TEXT PROVIDED:
━━━━━━━━━━

As it stands, the development of Greater Sunrise is essential. But Swinburne University academic Michael Leach, one of the country’s keenest observers, posits that there could be another way forward.
“The sleeper opportunity here is whether a country like Timor-Leste would be a good case study for a country being paid to not develop its oil and gas resources,” he said. “At some stage, wealthy countries that have been the main contributor to carbon emissions will have to pay other countries not to develop fossil fuel reserves. What better case study than a small country like Timor-Leste with substantial oil and gas fields?”
That’s unlikely to be on Wong’s agenda — at least at this stage — but she is well placed to at least begin healing the wounds between the two countries over energy that Alexander Downer and his spies have inflicted.
East Timor controls its gas assets if the gas terminal is built on its lands. Australia controls East Timors gas assets if the terminal is built in Darwin. Australia is trying to steal East Timors resources by stealth. The excuses why East Timor cannot have its own resources infrastructure are disingenuous at best.
Given that our refining is done in Singapore, let’s hope they don’t return to the favour to the recalcitrant white trash at the arse end of the world™ ® PJK (who was on NewsRadio today giving out about the US war on Russia in the Ukraine).
If Woodside had to choose between building a floating LNG platform (seek “Prelude FLNG FPSO”) and a maybe-impossible pipeline to a non-existent gas processing plant onshore, they would certainly choose the floating LNG platform. Floating LNG factories are now the preferred option for most new offshore gas fields.
The problem with laying a pipeline across the Timor Trench is not so much that it is deep at 5 km, which it is, but that it is steep. As the Australian plate pushes underneath Timor at about 100 mm a year, the soft sediments lying on it avalanche frequently, breaking cables and threatening a hypothetical pipeline. A hundred years earlier, the much simpler Overland Telegraph cable was broken at least twice before they gave up and laid the cable around the western end of the Trench – to Kupang.
They need whatever help we can give them, they have had great leaders and we should give them whatever resouces they need, the bugging was an absolute disgrace (full stop)
“The sleeper opportunity here is whether a country like Timor-Leste would be a good case study for a country being paid to not develop its oil and gas resources” he said.
Surely Michael Leach’s insight is not only ‘middle ground’ but the most advantageous option? Global climate realities are in every World Nation’s face. TODAY! 2050 already a farce. 2030/35 . . . now the very ‘brink’. Far, far deeper than the off-shore Timor trench.
Greater Sunrise is mostly in Australian waters. Australia has agreed to a ‘unitisation’ share, allocating all production wherever it is from in the field notionally between Australia and Timor Leste, which gives more of the field to Timor Leste than its share of the acreage. But Greater Sunrise is still mostly Australian, on any view of international boundary rules.

━━━━━━━━━━

GOAL OF THE EXERCISE:
Can you transcribe word for word the passage of the Greater Sunrise text that opens with the words "As it stands, the" and closes with "spies have inflicted."?

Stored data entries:
━━━━━━━━━━

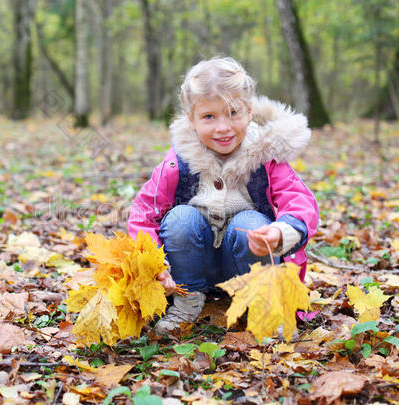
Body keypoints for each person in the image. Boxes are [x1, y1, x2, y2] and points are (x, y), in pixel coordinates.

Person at [127, 57, 319, 334]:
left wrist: (281, 231)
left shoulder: (266, 157)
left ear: (249, 111)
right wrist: (155, 264)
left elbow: (299, 200)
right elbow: (144, 213)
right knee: (181, 218)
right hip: (192, 266)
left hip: (245, 261)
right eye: (209, 117)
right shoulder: (178, 163)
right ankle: (187, 300)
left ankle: (264, 305)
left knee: (252, 223)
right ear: (191, 120)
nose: (223, 127)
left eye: (233, 113)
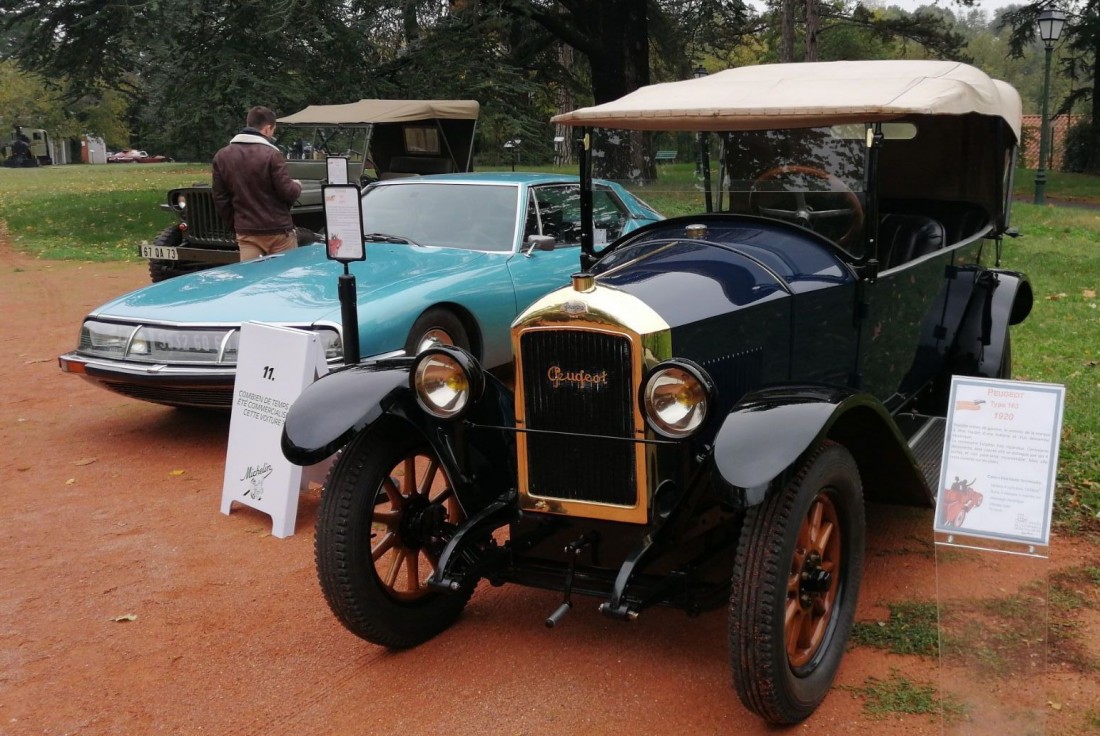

━━━━━━━━━━

WRITTEN SOLUTION:
As it stands, the development of Greater Sunrise is essential. But Swinburne University academic Michael Leach, one of the country’s keenest observers, posits that there could be another way forward.
“The sleeper opportunity here is whether a country like Timor-Leste would be a good case study for a country being paid to not develop its oil and gas resources,” he said. “At some stage, wealthy countries that have been the main contributor to carbon emissions will have to pay other countries not to develop fossil fuel reserves. What better case study than a small country like Timor-Leste with substantial oil and gas fields?”
That’s unlikely to be on Wong’s agenda — at least at this stage — but she is well placed to at least begin healing the wounds between the two countries over energy that Alexander Downer and his spies have inflicted.